Ça continue ; la suite n’est pas forcément prévisible, le développement se révèle plus tortueux que l’amorce. Aussi, dans ce film, à qui peut-on se fier ? Aucun personnage ne semble vouloir de notre sympathie, l’innocence n’est même pas envisagée. Sans s’identifier, on reste à l’extérieur, mais cet extérieur se situe dans un espace fictionnel qui lui, nous contient, nous fascine. Un appartement dont les chambres sont imbriquées les unes dans les autres, des fenêtres sans âme, une exiguïté qui se déverse en terrains vagues, des champs d’herbe qui s’échangent contre des autoroutes, une eau dangereuse qui guette les filles inquiètes, un cimetière de voitures, une morne banlieue – un espace traversé à toute allure, sans cesse reconfiguré, tangent et progressivement abstrait, découpé, démonté, quitté – en fin de compte toujours réitéré. Telle est la limite, non pas un lieu précis, mais une configuration mentale.

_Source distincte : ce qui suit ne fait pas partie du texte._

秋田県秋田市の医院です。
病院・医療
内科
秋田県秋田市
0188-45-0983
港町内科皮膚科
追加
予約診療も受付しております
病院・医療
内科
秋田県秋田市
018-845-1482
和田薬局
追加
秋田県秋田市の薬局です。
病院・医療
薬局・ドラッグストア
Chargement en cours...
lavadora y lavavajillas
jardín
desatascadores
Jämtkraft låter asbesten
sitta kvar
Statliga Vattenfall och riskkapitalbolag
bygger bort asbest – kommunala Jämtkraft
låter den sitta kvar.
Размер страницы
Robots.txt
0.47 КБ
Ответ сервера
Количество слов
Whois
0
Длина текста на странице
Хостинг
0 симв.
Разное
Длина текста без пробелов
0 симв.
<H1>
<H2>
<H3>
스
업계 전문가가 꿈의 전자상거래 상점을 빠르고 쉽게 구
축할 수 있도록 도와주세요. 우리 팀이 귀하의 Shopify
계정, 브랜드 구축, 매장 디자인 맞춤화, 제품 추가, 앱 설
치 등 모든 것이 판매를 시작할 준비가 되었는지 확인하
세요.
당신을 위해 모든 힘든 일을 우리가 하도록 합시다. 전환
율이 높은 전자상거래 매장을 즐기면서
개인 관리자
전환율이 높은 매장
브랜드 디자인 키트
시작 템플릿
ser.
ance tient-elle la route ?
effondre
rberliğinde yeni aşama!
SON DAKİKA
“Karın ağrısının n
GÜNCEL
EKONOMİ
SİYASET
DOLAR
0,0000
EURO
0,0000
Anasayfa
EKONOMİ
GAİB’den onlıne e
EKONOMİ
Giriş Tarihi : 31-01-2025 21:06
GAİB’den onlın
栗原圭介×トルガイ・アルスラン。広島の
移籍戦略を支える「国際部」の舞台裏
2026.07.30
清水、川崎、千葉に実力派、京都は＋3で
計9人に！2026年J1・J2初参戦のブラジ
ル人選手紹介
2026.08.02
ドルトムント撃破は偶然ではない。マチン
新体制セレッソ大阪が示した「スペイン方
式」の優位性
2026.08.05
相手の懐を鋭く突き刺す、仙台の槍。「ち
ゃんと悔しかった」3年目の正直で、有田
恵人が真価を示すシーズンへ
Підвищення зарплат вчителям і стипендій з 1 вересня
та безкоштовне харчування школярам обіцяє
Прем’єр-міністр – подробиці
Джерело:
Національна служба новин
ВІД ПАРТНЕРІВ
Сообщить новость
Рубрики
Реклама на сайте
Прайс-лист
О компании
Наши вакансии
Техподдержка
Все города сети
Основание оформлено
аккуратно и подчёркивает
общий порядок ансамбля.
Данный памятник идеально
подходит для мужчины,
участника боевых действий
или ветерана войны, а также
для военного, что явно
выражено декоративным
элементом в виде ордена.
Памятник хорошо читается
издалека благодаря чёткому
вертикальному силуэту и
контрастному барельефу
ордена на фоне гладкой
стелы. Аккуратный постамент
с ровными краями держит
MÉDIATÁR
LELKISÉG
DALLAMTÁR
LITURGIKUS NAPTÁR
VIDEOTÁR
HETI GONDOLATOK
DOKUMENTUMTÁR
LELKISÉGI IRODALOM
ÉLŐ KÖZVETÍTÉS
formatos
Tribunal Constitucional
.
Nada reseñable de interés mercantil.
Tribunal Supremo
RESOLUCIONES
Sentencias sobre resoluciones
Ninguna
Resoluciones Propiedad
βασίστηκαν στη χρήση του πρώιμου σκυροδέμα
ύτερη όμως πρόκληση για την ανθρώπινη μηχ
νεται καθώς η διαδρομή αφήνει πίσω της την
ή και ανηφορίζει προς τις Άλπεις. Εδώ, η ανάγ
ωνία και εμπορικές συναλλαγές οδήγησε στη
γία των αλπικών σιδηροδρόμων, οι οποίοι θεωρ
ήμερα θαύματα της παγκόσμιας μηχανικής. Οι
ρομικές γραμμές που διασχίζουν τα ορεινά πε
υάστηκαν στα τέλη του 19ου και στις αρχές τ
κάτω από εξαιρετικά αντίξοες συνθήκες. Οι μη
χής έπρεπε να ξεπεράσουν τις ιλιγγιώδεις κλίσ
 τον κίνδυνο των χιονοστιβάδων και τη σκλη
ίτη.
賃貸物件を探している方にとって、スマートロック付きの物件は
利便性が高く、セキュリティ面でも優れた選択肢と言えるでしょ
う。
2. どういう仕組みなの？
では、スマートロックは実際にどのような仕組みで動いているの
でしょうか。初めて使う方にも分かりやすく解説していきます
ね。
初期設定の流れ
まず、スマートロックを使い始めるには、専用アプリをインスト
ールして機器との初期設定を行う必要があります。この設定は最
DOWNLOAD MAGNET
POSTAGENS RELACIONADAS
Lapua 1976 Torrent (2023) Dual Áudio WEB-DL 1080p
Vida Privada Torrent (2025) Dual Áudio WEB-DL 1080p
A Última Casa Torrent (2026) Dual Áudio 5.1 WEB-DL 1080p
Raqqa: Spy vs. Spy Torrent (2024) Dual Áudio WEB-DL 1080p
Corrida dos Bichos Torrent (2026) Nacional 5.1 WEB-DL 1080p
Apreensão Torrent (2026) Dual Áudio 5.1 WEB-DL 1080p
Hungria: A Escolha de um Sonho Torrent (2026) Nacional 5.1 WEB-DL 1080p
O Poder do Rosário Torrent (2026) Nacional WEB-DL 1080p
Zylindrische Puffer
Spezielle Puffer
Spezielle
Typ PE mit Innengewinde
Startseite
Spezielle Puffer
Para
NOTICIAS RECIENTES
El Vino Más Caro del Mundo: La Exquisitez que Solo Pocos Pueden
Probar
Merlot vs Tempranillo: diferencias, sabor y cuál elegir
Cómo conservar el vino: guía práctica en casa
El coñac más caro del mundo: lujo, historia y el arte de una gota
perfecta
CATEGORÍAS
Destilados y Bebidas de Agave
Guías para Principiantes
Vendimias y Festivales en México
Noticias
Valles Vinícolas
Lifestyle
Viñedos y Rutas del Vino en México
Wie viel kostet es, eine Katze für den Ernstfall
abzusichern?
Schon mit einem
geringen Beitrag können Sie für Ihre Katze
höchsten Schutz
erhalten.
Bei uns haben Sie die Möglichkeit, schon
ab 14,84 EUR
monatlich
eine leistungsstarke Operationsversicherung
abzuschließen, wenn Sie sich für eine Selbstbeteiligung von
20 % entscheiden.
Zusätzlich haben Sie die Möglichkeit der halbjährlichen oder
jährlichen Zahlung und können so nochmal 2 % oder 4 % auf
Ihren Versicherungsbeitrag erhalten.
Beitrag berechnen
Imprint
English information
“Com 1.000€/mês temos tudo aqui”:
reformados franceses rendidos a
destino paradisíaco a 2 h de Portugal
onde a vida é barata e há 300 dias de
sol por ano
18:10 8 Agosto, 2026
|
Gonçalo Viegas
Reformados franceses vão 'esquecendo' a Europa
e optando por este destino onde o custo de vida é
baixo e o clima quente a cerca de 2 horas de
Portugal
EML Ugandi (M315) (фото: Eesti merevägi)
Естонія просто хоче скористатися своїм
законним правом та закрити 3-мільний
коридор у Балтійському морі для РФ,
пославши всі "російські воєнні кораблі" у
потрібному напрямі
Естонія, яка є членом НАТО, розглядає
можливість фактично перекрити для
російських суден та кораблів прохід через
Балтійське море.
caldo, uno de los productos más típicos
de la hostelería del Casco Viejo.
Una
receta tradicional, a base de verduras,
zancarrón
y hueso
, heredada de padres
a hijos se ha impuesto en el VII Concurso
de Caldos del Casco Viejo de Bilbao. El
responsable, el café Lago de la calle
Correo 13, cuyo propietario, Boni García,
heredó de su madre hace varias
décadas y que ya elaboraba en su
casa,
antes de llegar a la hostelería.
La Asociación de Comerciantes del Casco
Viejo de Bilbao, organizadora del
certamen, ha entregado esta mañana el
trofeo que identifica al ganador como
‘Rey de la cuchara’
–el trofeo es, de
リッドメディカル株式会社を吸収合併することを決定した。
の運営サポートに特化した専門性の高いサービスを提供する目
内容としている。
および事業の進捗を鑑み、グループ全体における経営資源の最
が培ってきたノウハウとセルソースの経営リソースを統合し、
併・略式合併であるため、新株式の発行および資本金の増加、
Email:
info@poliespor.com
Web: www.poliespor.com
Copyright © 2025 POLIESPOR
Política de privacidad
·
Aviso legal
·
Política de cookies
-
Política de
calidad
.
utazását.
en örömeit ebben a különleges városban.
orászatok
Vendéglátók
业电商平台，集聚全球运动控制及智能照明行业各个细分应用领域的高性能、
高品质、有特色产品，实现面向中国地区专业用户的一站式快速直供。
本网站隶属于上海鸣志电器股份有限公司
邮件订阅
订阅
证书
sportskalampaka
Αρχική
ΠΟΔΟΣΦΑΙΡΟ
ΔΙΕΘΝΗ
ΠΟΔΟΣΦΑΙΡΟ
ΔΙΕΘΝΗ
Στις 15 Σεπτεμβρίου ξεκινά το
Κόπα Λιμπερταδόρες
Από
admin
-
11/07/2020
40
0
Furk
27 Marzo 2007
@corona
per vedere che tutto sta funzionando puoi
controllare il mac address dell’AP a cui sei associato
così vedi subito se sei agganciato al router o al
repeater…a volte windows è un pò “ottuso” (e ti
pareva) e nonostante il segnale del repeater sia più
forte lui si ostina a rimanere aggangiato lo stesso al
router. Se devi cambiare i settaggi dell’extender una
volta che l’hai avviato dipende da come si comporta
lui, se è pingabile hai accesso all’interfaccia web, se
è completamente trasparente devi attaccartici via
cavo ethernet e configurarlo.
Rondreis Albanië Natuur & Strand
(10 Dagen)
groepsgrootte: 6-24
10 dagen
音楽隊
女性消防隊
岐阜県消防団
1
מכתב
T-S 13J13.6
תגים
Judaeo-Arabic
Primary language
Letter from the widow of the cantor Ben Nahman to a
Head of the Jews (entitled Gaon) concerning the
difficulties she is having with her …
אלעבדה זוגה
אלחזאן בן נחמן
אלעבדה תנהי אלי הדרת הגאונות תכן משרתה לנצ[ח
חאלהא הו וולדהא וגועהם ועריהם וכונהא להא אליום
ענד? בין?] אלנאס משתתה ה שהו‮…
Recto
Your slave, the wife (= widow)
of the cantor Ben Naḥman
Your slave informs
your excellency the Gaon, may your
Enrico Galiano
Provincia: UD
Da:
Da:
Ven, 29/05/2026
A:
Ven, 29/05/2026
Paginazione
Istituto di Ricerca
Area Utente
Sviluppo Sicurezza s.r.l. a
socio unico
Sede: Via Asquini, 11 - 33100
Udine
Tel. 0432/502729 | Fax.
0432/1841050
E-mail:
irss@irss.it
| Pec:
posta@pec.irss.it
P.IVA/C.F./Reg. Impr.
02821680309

Certains films s’offrent à la description (la paraphrase) mieux qu’à l’analyse, ou à la critique. « Fish tank » est de ceux-là, même s’il y a beaucoup à en dire, l’adolescence, le social, le sexe, la structure de conte, le symbolisme évident, l’éclairage, le filmage, le découpage, tout cela on le sait, on le lit partout. Filmées en caméra subjective, les plus belles scènes du film sont troubles comme la plongée dans l’inconscient d’une inconnue. Le commentaire paraît superflu ; une telle intimité avec un corps étranger  fait craindre l’intrusion indésirable. Mieux vaut, je crois, accompagner la révélation, réfléchir l’apparence,  faire écho sans surimpression, transmettre le ressenti pour le garder intact.